L’evento più atteso e discusso degli ultimi anni sta per iniziare. Secondo Giuseppe Sala, commissario unico di Expo 2015, il primo maggio troveremo tutti i padiglioni pronti. Se non fosse così sarebbe spiacevole ma non grave. Più che l’inizio conterà la fine. Sarebbe forse saggio e utile, allora, sospendere per sei mesi critiche e polemiche per soffiare tutti nella stessa direzione. Il primo novembre poi si potranno tirare le somme e le critiche in quel caso saranno utili per capire cosa ha funzionato e cosa no, per valutare come migliorare la progettazione e la realizzazione di eventi futuri.
E’ evidente a tutti che Milano meritava, o quantomeno si auspicava, un’altra Expo, capace di coinvolgere meglio e di più le sue realtà più dinamiche, meno esposta ai rischi di corruzione e ai poteri predatori, più in grado di coinvolgere e valorizzare le nuove generazioni ad ogni livello, non solo come spettatori passivi o manodopera a basso costo.

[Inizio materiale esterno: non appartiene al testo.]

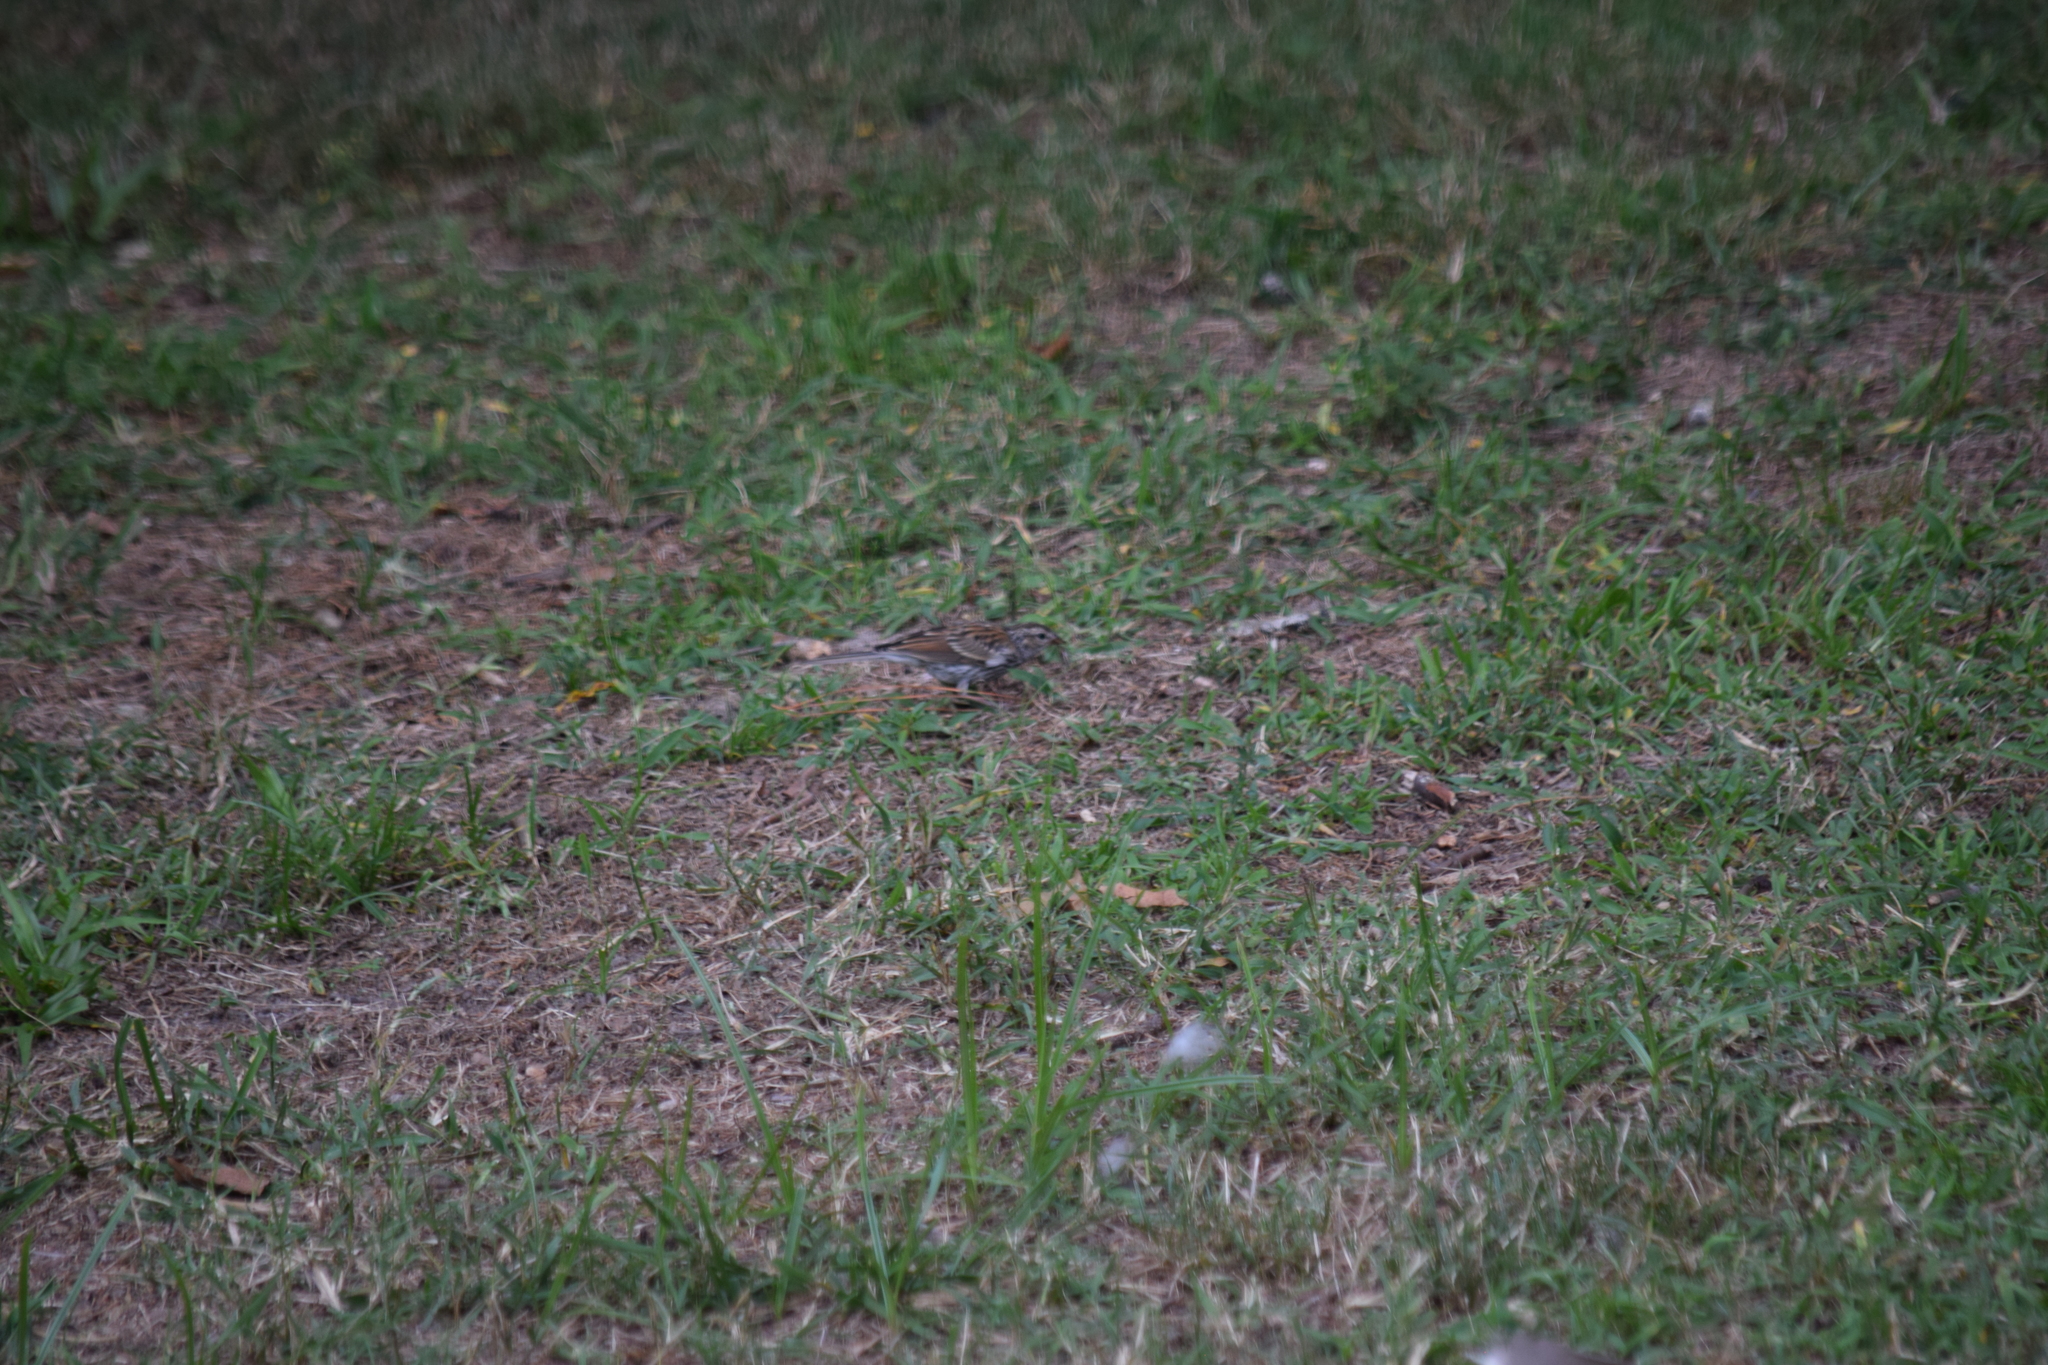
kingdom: Animalia
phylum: Chordata
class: Aves
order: Passeriformes
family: Passerellidae
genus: Spizella
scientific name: Spizella passerina
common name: Chipping sparrow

E’ ampiamente condivisa, insomma, la convinzione che Expo si poteva e doveva fare meglio. Ma è anche vero che, come molti sondaggi indicano, la maggioranza della popolazione pensa che sia una di quelle sfide con cui valga comunque la pena misurarsi.
Su questo evento si possono trovare ricerche e analisi che forniscono stime eccessivamente ottimistiche e altre, all’opposto, che stroncano in modo sprezzante anche solamente aver pensato di fare l’Esposizione universale. Il dibattito pubblico è oscillato tra “un nuovo paradigma per l’esistenza nel mondo” e la “ubriacatura collettiva”. Verosimilmente non sarà né l’uno né l’altro ed entrambe queste posizioni non hanno certo aiutato a prepararsi al meglio.
Preso atto che Expo non sarà la soluzione di tutti i mali di Milano, le accuse maggiori riguardano i ben noti ritardi, gli episodi di corruzione, le stime azzardate del ritorno economico. Expo è una sfida alta e complessa, difficile non solo da organizzare e gestire ma ancor più stimarne le potenziali ricadute e le implicazioni dirette e indirette nei molteplici ambiti. Ad esempio è difficile valutare quanto Expo sia in grado di essere acceleratore di alcuni processi comunque in atto ma che grazie alle risorse e alle energie messe in circolo con questo evento hanno trovato la spinta giusta per emergere o consolidarsi. Ha sicuramente prodotto un’azione di stimolo sulle startup e più in generale ha attivato una intraprendenza dal basso mai vista prima, di idee e iniziative sul territorio collegate ai temi dell’alimentazione, dell’energia, della green economy e di tutto quello che ci gira attorno. Uno spontaneismo che in un contesto di questo tipo ha più facilmente potuto trovare attenzione e sostegno da parte delle istituzioni. In particolare le Camere di Commercio hanno avuto, assieme ad altri, un ruolo di rilievo nell’assecondare il vento a favore dell’intraprendenza giovanile. Certamente Expo si sta rivelando un laboratorio interessante di sperimentazione della sharing economy, come conferma anche il successo dell’iniziativa dell’assessore Tajani di costituire una rete permanente di operatori ed esperti sul tema.
Nessuno dava per vincenti gli azzurri ai mondiali del 1982, travolti da scandali e polemiche sui giornali. Bearzot innovò introducendo per la prima volta il silenzio stampa. Zero polemiche e tutti concentrati sul fare, in attesa di tirare le somme alla fine. Anche Expo oggi avrebbe forse bisogno di una innovazione analoga.